[Landmark coordinate records]
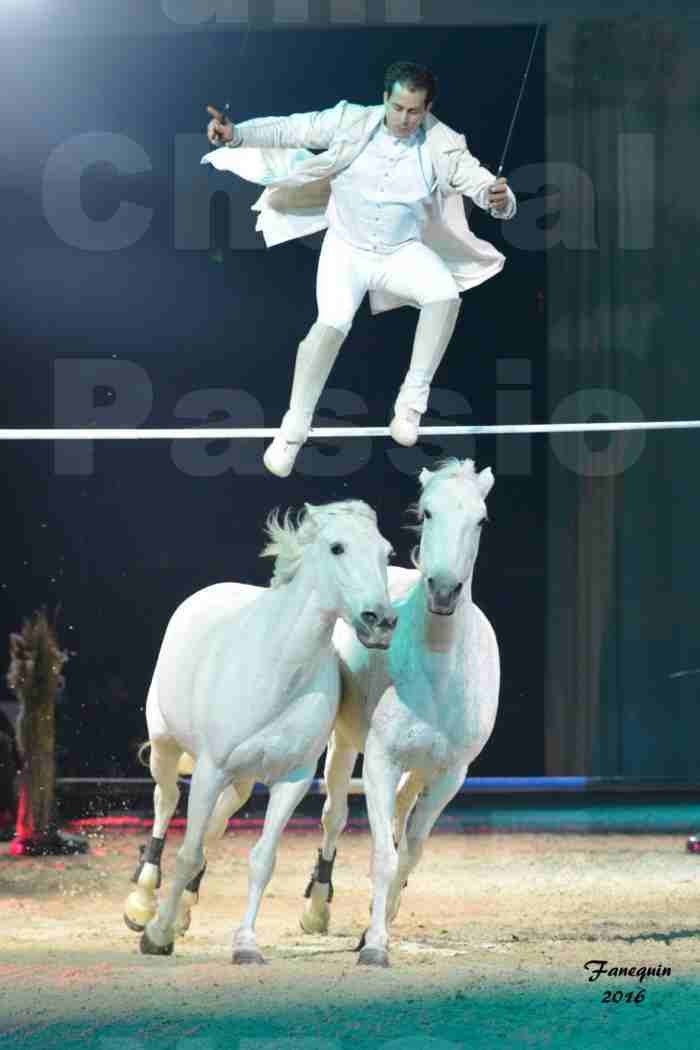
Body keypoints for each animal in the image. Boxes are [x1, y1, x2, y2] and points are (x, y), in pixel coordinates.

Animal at [123, 499, 396, 965]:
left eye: (386, 552)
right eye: (337, 547)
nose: (380, 621)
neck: (278, 671)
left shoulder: (292, 780)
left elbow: (262, 859)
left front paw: (245, 944)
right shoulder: (210, 770)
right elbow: (188, 852)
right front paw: (156, 936)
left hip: (242, 781)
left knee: (214, 824)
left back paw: (181, 914)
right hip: (165, 748)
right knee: (167, 801)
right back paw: (142, 905)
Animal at [302, 459, 497, 965]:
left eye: (481, 519)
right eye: (427, 512)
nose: (444, 590)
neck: (439, 672)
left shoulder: (450, 776)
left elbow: (409, 853)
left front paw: (379, 927)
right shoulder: (380, 762)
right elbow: (383, 855)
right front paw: (373, 945)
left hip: (421, 769)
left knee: (401, 821)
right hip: (343, 745)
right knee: (333, 816)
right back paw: (316, 909)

### Work to be completed
Copy each line above that contains the string "front".

### Problem solution
left front paw: (245, 944)
right front paw: (156, 936)
left front paw: (379, 927)
right front paw: (373, 945)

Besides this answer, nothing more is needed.